В сатирико-исторической драме про оккупационные будни в период всеобщей национализации остроумно разоблачаются политические махинации властей и демонстрируется кабальная сущность творческого искусства в условиях гражданской деспотии на примере трагикомической судьбы знатного артиста, вынужденного участвовать в массовых представлениях для арабской черни.
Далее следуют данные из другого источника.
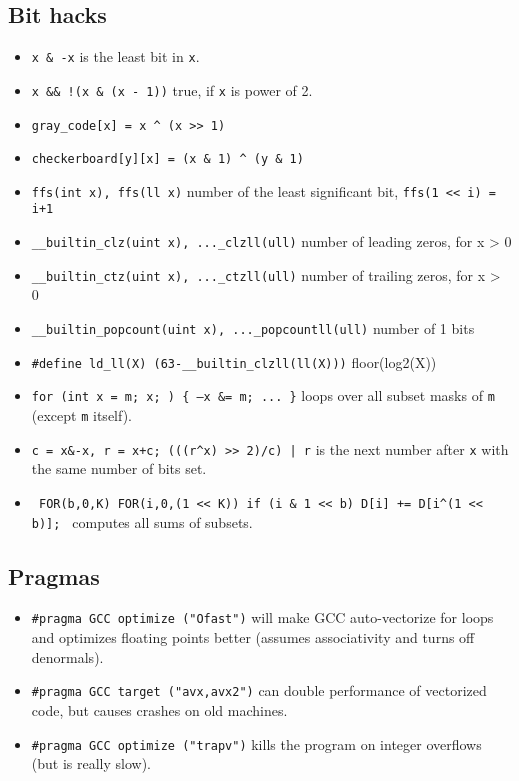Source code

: 	\subsection{Bit hacks}
		\begin{itemize}
			\item \texttt{x \& -x} is the least bit in \texttt{x}.
            \item \texttt{x \&\& !(x \& (x - 1))} true, if \texttt{x} is power of 2.
            \item \texttt{gray\_code[x] = x \^{} (x >> 1)}
            \item \texttt{checkerboard[y][x] = (x \& 1) \^{} (y \& 1)}
            \item \texttt{ffs(int x), ffs(ll x)} number of the least significant bit, \texttt{ffs(1 << i) = i+1}
            \item \texttt{\_\_builtin\_clz(uint x), ...\_clzll(ull)} number of leading zeros, for x > 0
            \item \texttt{\_\_builtin\_ctz(uint x), ...\_ctzll(ull)} number of trailing zeros, for x > 0
            \item \texttt{\_\_builtin\_popcount(uint x), ...\_popcountll(ull)} number of 1 bits
            \item \texttt{\#define ld\_ll(X) (63-\_\_builtin\_clzll(ll(X)))} floor(log2(X))
			\item \texttt{for (int x = m; x; ) \{ --x \&= m; ... \}} loops over all subset masks of \texttt{m} (except \texttt{m} itself).
			\item \texttt{c = x\&-x, r = x+c; (((r\^{}x) >> 2)/c) | r} is the next number after \texttt{x} with the same number of bits set.
			\item \texttt{ FOR(b,0,K) FOR(i,0,(1 << K)) if (i \& 1 << b) D[i] += D[i\^{}(1 << b)]; } computes all sums of subsets.
		\end{itemize}
        \subsection{Pragmas}
		\begin{itemize}
        \item \lstinline{#pragma GCC optimize ("Ofast")} will make GCC auto-vectorize for loops and optimizes floating points better (assumes associativity and turns off denormals).
        \item \lstinline{#pragma GCC target ("avx,avx2")} can double performance of vectorized code, but causes crashes on old machines.
        \item \lstinline{#pragma GCC optimize ("trapv")} kills the program on integer overflows (but is really slow).
		\end{itemize}

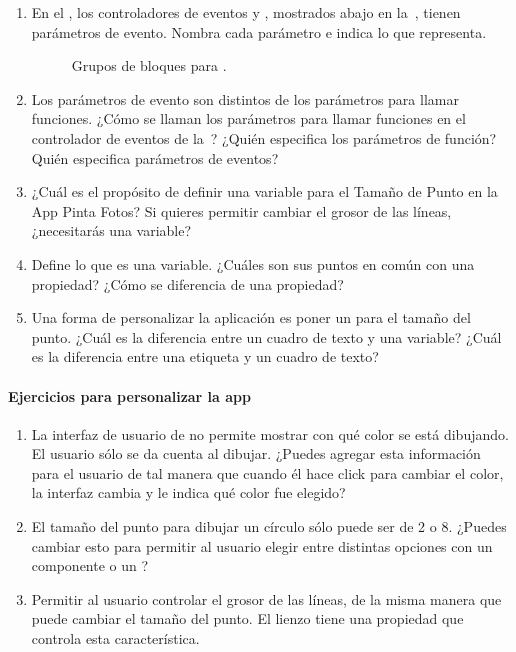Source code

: \begin{enumerate}

\item En el , los controladores de eventos  y
, mostrados abajo en la~,
tienen parámetros de evento. Nombra cada parámetro e indica lo que
representa.

\begin{figure}[H]
\centering
\caption{Grupos de bloques para .}
\label{fig:PaintPot18}
\end{figure}

\item Los parámetros de evento son distintos de los parámetros para llamar
funciones. ¿Cómo se llaman los parámetros para llamar funciones en el
controlador de eventos de la~? ¿Quién especifica
los parámetros de función? Quién especifica parámetros de eventos?

\item ¿Cuál es el propósito de definir una variable para el Tamaño de Punto
en la App Pinta Fotos? Si quieres permitir cambiar el grosor de las
líneas, ¿necesitarás una variable?

\item Define lo que es una variable. ¿Cuáles son sus puntos en común con una
propiedad? ¿Cómo se diferencia de una propiedad?

\item Una forma de personalizar la aplicación es poner un
   para el tamaño del punto. ¿Cuál es la
  diferencia entre un cuadro de texto y una variable? ¿Cuál es la
  diferencia entre una etiqueta y un cuadro de texto?

\end{enumerate}

\paragraph{Ejercicios para personalizar la app}

\begin{enumerate}

\item
  La interfaz de usuario de  no permite mostrar con qué color
  se está dibujando. El usuario sólo se da cuenta al dibujar. ¿Puedes
  agregar esta información para el usuario de tal manera que cuando él
  hace click para cambiar el color, la interfaz cambia y le indica qué
  color fue elegido?

\item
  El tamaño del punto para dibujar un círculo sólo puede ser de 2 o 8.
  ¿Puedes cambiar esto para permitir al usuario elegir entre distintas
  opciones con un componente  o un
  ?

\item Permitir al usuario controlar el grosor de las líneas, de la
  misma manera que puede cambiar el tamaño del punto. El lienzo tiene
  una propiedad  que controla esta
  característica.
\end{enumerate}

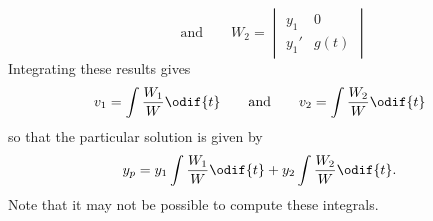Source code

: \documentclass{article}
\begin{document}
\begin{appendix}
\begin{equation*}
        \qquad \text{and} \qquad
        W_2 = \begin{vmatrix}
            y_1  & 0                 \\
            y_1' & g\left( t \right)
        \end{vmatrix}
    \end{equation*}
    Integrating these results gives
    \begin{equation*}
        v_1 = \int \frac{W_1}{W} \odif{t} \qquad \text{and} \qquad v_2 = \int \frac{W_2}{W} \odif{t}
    \end{equation*}
    so that the particular solution is given by
    \begin{equation*}
        y_p = y_1 \int \frac{W_1}{W} \odif{t} + y_2 \int \frac{W_2}{W} \odif{t}.
    \end{equation*}
    Note that it may not be possible to compute these integrals.
\end{appendix}
\end{document}
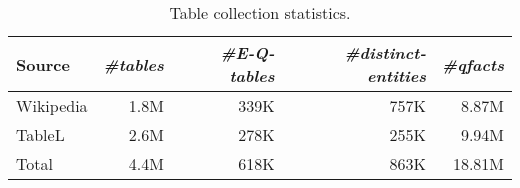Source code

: \begin{table}[t]
	\centering
		\caption{Table collection statistics.}
	\label{tab:stats}
	\vspace{\tsq}
		\begin{tabular}{l|rrrr} 
			    \hline
	    Source & \textit{\#tables} & \textit{\#E-Q-tables} & \textit{\#distinct-entities} & \textit{\#qfacts}\\
			    \hline
		  Wikipedia & 1.8M & 339K  & 757K  & 8.87M \\
		 TableL & 2.6M & 278K  & 255K & 9.94M \\
		 \hline
		 Total & 4.4M & 618K  & 863K & 18.81M \\
			    \hline
		\end{tabular}
\end{table}
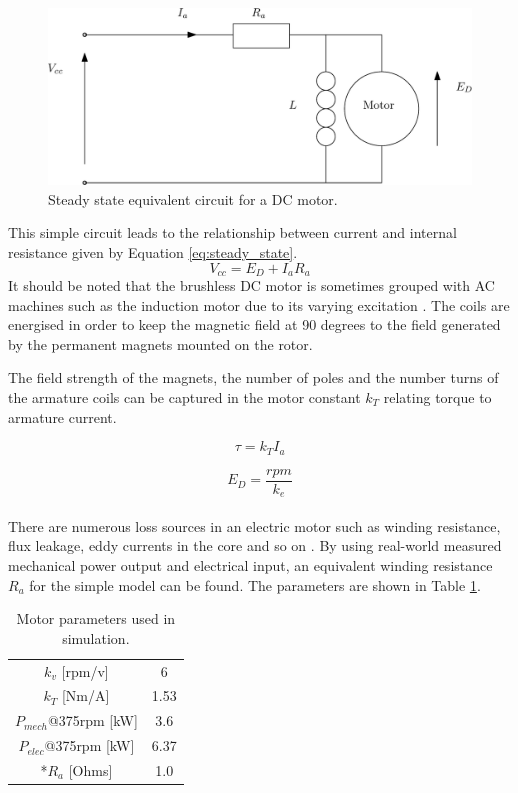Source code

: \documentclass[]{article}
\begin{document}
\begin{figure}[ht]
	\centering
	\includegraphics[width=0.9\linewidth]{dc_circuit.eps}
	\caption{Steady state equivalent circuit for a DC motor.}
	\label{fig:dc_circuit}
\end{figure}

This simple circuit leads to the relationship between current and internal resistance given by Equation \ref{eq:steady_state}.
\begin{equation}
	V_{cc} = E_D + I_a R_a
	\label{eq:steady_state}
\end{equation} 
It should be noted that the brushless DC motor is sometimes grouped with AC machines such as the induction motor due to its varying excitation \cite{Sarlioglu2016}. The coils are energised in order to keep the magnetic field at 90 degrees to the field generated by the permanent magnets mounted on the rotor. 

The field strength of the magnets, the number of poles and the number turns of the armature coils can be captured in the motor constant $k_T $ relating torque to armature current.

\begin{equation}
	\tau = k_T I_a
	\label{eq:torque_constant}
\end{equation} 

\begin{equation}
	E_D = \frac{rpm}{k_e}
	\label{eq:emf_constant}
\end{equation} \\

There are numerous loss sources in an electric motor such as winding resistance, flux leakage, eddy currents in the core and so on \cite{Sarlioglu2016}. By using real-world measured mechanical power output and electrical input, an equivalent winding resistance $R_a$ for the simple model can be found. The parameters are shown in Table \ref{tab:motor_params}. 

\begin{table}
	\caption{Motor parameters used in simulation.}
	\label{tab:motor_params} 
	\centering
	\begin{tabular}{ |c|c| }
		\hline
		$k_v$ [rpm/v]& 6 \\ 
		$k_T$ [Nm/A] & 1.53 \\ 
		$P_{mech}$@375rpm [kW] & 3.6 \\ 
		$P_{elec}$@375rpm [kW]& 6.37 \\
		*$R_a$ [Ohms] & 1.0 \\
		\hline
	\end{tabular}
\end{table}
\end{document}
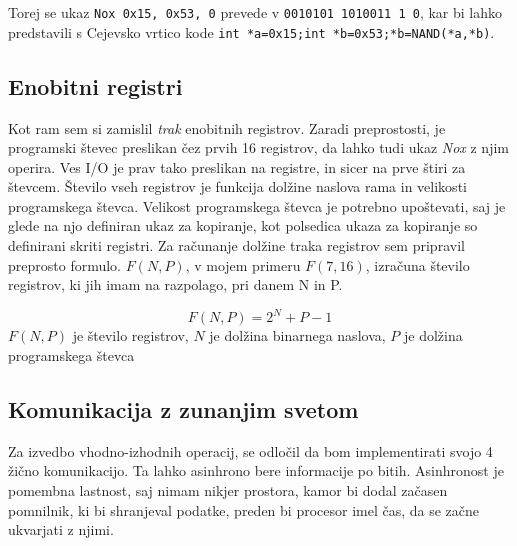 \documentclass[12pt]{article}
\begin{document}
Torej se ukaz \verb|Nox 0x15, 0x53, 0| prevede v \verb|0010101 1010011 1 0|, kar bi lahko predstavili s Cejevsko vrtico kode \verb|int *a=0x15;int *b=0x53;*b=NAND(*a,*b)|.

\subsection{Enobitni registri}
Kot ram sem si zamislil \textit{trak} enobitnih registrov.
Zaradi preprostosti, je programski števec preslikan čez prvih 16 registrov, da lahko tudi ukaz \textit{Nox} z njim operira.
Ves I/O je prav tako preslikan na registre, in sicer na prve štiri za števcem.
Število vseh registrov je funkcija dolžine naslova rama in velikosti programskega števca.
Velikost programskega števca je potrebno upoštevati, saj je glede na njo definiran ukaz za kopiranje, kot polsedica ukaza za kopiranje so definirani skriti registri.
Za računanje dolžine traka registrov sem pripravil preprosto formulo.
$F(N,P)$, v mojem primeru $F(7,16)$, izračuna število registrov, ki jih imam na razpolago, pri danem N in P.
\begin{center}
  \begin{displaymath}
    F(N,P)=2^{N}+P-1
  \end{displaymath}
  $F(N,P)$ je število registrov, $N$ je dolžina binarnega naslova, $P$ je dolžina programskega števca
\end{center}

\subsection{Komunikacija z zunanjim svetom}
Za izvedbo vhodno-izhodnih operacij, se odločil da bom implementirati svojo 4 žično komunikacijo.
Ta lahko asinhrono bere informacije po bitih.
Asinhronost je pomembna lastnost, saj nimam nikjer prostora, kamor bi dodal začasen pomnilnik, ki bi shranjeval podatke, preden bi procesor imel čas, da se začne ukvarjati z njimi.
\end{document}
В первых кадрах, где показаны бандитские «герои» из казачьей опричнины в одежде убитых солдат, весело обсуждающие расстрелы империалистических смертников в перерывах между орудийным сбиванием воздушных мишеней, ярко развенчивается фронтовой культ и демонстрируется «мобилизационная» практика в техно-оружейных целях, представляемых местному населению в качестве военно-освободительных газетных сводок, выдуманных пропагандистскими чекистскими службами для распространения панических настроений и вербовки провинциальной молодежи в комитетские организации карательных органов гвардейско-орденского типа с иерархической системой подчинения и клятвенного служения демонической воле.
В сцене заседания циркового ревкома высмеиваются судебные инсценировки над членами упраздненных «министерств» и антинародными элементами, организованные персидским дворянством для установления монархического порядка. В образе сцены, окруженной зрителями со штыками, где происходят зрелищные действа, символически выражена «цивилизованная» жизнь на захваченной территории, где в принудительном режиме формируются животно-атлетические культы превосходства объединенной силы, а также социально-культурные ограничения для разобщения населения и навязывания мещанско-кастовых стереотипов. В ироничных эпизодах с выступлением клоунской династии на ковре под овации крепостной публики разоблачаются мировые публичные фигуры, изображающие деятелей власти и партийных лидеров, которыми в действительности являлись загримированные агенты министерских служб из одной балаганной труппы сектантских идолов плебса на содержании промышленного капитала, в чьи идеологические споры, государственно-патриотический фанатизм и «сверх-человеческие» персоны верили только маргинальные пролетарии из азиатских общин. В фильме хорошо высмеивается организация коллективных «революционно-преобразовательных» мероприятий на общественном манеже, где под видом значимых событий проводятся мошеннические номера для отвлечения внимания и облагораживания преступников. В эпизодах со сменой управления городом демонстрируются пропагандистско-уголовные интриги военно-полицейских служб, устраивающих криминальные «захваты и освобождения» земель, сопровождающиеся «законным» террором для упразднения следов «прогнанных врагов». Неслучайно бюрократическая ячейка в сценах побега ведет себя как бандитская группировка, отстреливающаяся при милицейской облаве. А «враждующие стороны» ничем не отличаются друг от друга ни по форме, ни по сути, как показано в комической сцене обыска вооруженным отрядом крестьянской повозки, где прятался главарь террористической бригады, признавший в дорожных грабителях (собирателях дани) своих.
В сюжете про знаменитого отца, который ради спасения из окопно-тюремного плена своего сына соглашается изображать юродивого комедианта – исполнителя пошлых частушек по требованию полковника-интервента, – демонстрируются варварские приемы направления общественного гнева на исполнителей чужой воли, обязанных быть объектами аренной магии. А также показаны методы формирования арабского менталитета за счет насильственного принуждения талантливых образованных людей к сочинению противоречащих их внутреннему мировоззрению диких вещей, занимаясь адаптацией оригинальных и собственных работ к запросам германско-османских завоевателей, издевавшихся над европейский интеллигенцией, заставляя ученых и литераторов становиться шутами и демагогами на потеху колониальной знати.
Этот кино-шедевр даже в сокращенном и «немом» варианте является одним из выдающихся документов эпохи, в котором художественными средствами полностью раскрыта мифология начала прошлого века.